Optimizing software defect prediction: a fusion of binary horse herd optimizer and machine learning methods


Arasteh B., Bouyer A., Gunes P., Ghanbarzadeh R., Gharehchopogh F. S.

Neural Computing and Applications, cilt.37, ss.28295-28331, 2025 (SCI-Expanded, Scopus) identifier

  • Yayın Türü: Makale / Tam Makale
  • Cilt numarası: 37
  • Basım Tarihi: 2025
  • Doi Numarası: 10.1007/s00521-025-11669-6
  • Dergi Adı: Neural Computing and Applications
  • Derginin Tarandığı İndeksler: Science Citation Index Expanded (SCI-EXPANDED), Scopus, Academic Search Premier, PASCAL, Applied Science & Technology Source, Biotechnology Research Abstracts, Compendex, Computer & Applied Sciences, Index Islamicus, INSPEC, zbMATH
  • Sayfa Sayıları: ss.28295-28331
  • Anahtar Kelimeler: Feature selection, Horse herd optimization algorithm, Machine learning, Prediction, Software defect
  • İstanbul Gelişim Üniversitesi Adresli: Evet

Özet

Predicting software defects is a vital component of software engineering, focused on improving software quality by detecting potential issues at an early stage.

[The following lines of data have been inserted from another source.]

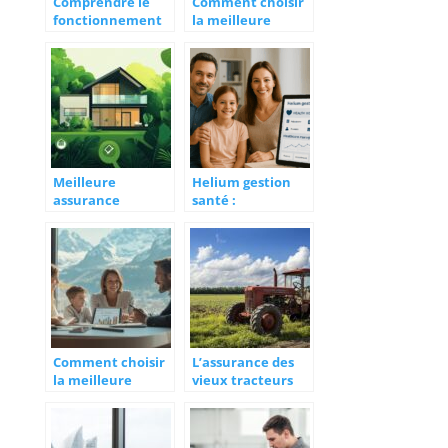
Comprendre le
Comment choisir
fonctionnement
la meilleure
d’une assurance
assurance pour
emprunteur pour
VTC et bénéficier
votre prêt
d’une protection
immobilier
optimale
Meilleure
Helium gestion
assurance
santé :
habitation avis :
innovations
Trouver des
économiques et
temoignages
industrielles qui
fiables face aux
transforment le
retours negatifs
secteur médical
Comment choisir
L’assurance des
la meilleure
vieux tracteurs
assurance vie en
agricoles de
Suisse romande
collection : guide
pour 2026
complet pour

This process involves predicting modules that are likely to be defective before testing, thereby minimizing both the time and expenses associated with the testing phase. Machine learning has proven to be an effective tool in identifying software modules that are prone to defects. However, achieving accurate and precise classification remains a challenge due to the complexity of factors within the training data set. To address this, the selection of the most relevant features for classification becomes essential, a task commonly addressed through the use of metaheuristic algorithms. This paper presents a new approach through the introduction of a binary form of the horse herd optimization algorithm (bHOA), specifically designed to enhance the feature selection process from training data sets. By focusing on the most significant features, the new method aims to significantly improve the precision and accuracy of software defect classifiers. The key contributions of this study include the development of a binary variant of the bHOA for optimized feature selection and the creation of an effective model for classifying faulty software modules. The efficacy of this method was tested using five real-world and benchmark data sets during both the training and testing phases. The results show that among the twenty-one features present in the data sets, metrics such as basic cyclomatic complexity, programme difficulty, the number of operators and operands, and lines of code are the most predictive of software defects. These findings highlight the substantial improvements in accuracy, precision, recall, and F1 score achieved through the integration of the binary bHOA with machine learning methods for software defect prediction.